Bagnaia und Bastianini wollen keine Rennen mehr wegwerfen

Hektische Rennen hatte Bagnaia für seinen Geschmack in dieser Saison schon genug. Seinen Rückstand in der Gesamtwertung fing er sich vor allem mit selbstverschuldeten Ausfällen ein. In der ersten Saisonhälfte sah er vier Mal nicht die Zielflagge. Diese Fehler will er nicht wiederholen. "Ich will nicht an den Sieg denken. Wir müssen Punkte aufholen, und ich habe diesen Fehler dieses Jahr schon zwei Mal gemacht. Ich will ein kluges Rennen fahren. Wenn Platz vier das ist, was für mich drin ist, muss ich das verstehen", so der 25-jährige Italiener.

Bastianini verfolgt einen ganz ähnlichen Ansatz, nachdem auch er mit seinen verpassten Chancen hadert. "Die letzten Rennen vor der Sommerpause war ich nicht schnell. Ich war ein bisschen müde und nervös, habe viele Fehler gemacht. Es ist für mich wichtig, für die zweite Saisonhälfte besser zurückzukommen", sagt er. "Ich muss für den Rest der Saison mein Bestes geben, und von Rennen zu Rennen und nicht auf die Weltmeisterschaft schauen."

Dir Konstellation mit Bastianini auf der Pole Position schafft für den Sonntag in Spielberg allerdings ganz neue Vorzeichen. "Wir alle wissen, dass sein Reifenmanagement eines der besten im Grid ist", so Miller. Sein Teamkollege weiß ebenfalls um die Stärken des Gresini-Piloten. "Er ist gegen Ende des Rennens sehr stark", so Bagnaia.

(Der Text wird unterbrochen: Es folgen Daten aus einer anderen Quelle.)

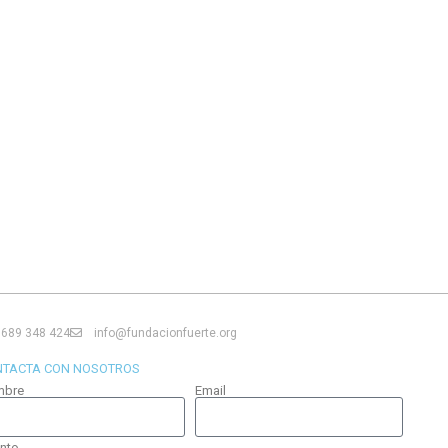
689 348 424
info@fundacionfuerte.org
NTACTA CON NOSOTROS
mbre
Email
nto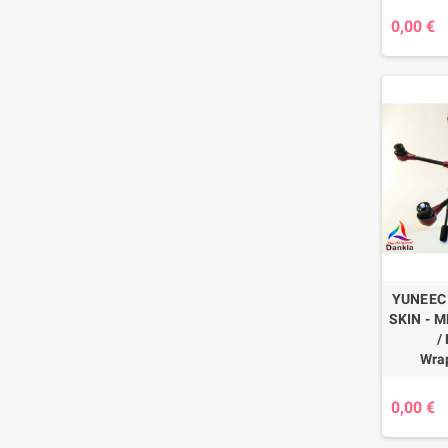
0,00 €
YUNEEC
SKIN - 
/
Wra
0,00 €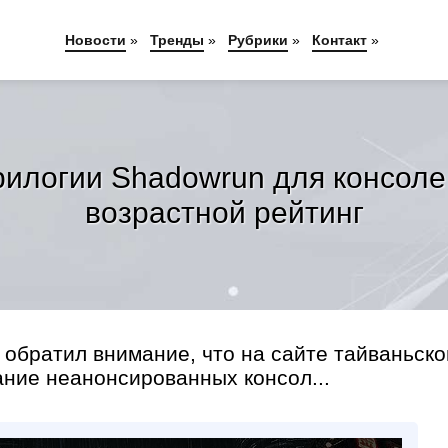
Новости
»
Тренды
»
Рубрики
»
Контакт
»
логии Shadowrun для консолей
возрастной рейтинг
обратил внимание, что на сайте тайваньско
ание неанонсированных консол...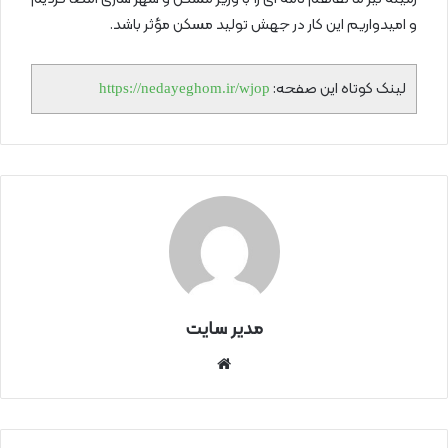
و امیدواریم این کار در جهش تولید مسکن مؤثر باشد.
لینک کوتاه این صفحه:
https://nedayeghom.ir/wjop
مدیر سایت
سای
ت
اینتر
نتی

Taktische Überlegungen, einen möglichen Fluchtversuch von Bastianini zu unterbinden, wollen die Ducati-Werksfahrer aber nicht anstellen. "Ich kenne meine Stärken und denke nicht über ihn nach. Das ist Zeitverschwendung", sagt Miller. Für Bagnaia gilt dasselbe: "Ich fahre mein Rennen und versuche keine Fehler wie in Le Mans zu machen. Wenn ich sehe, dass er schneller ist, muss ich cleverer sein."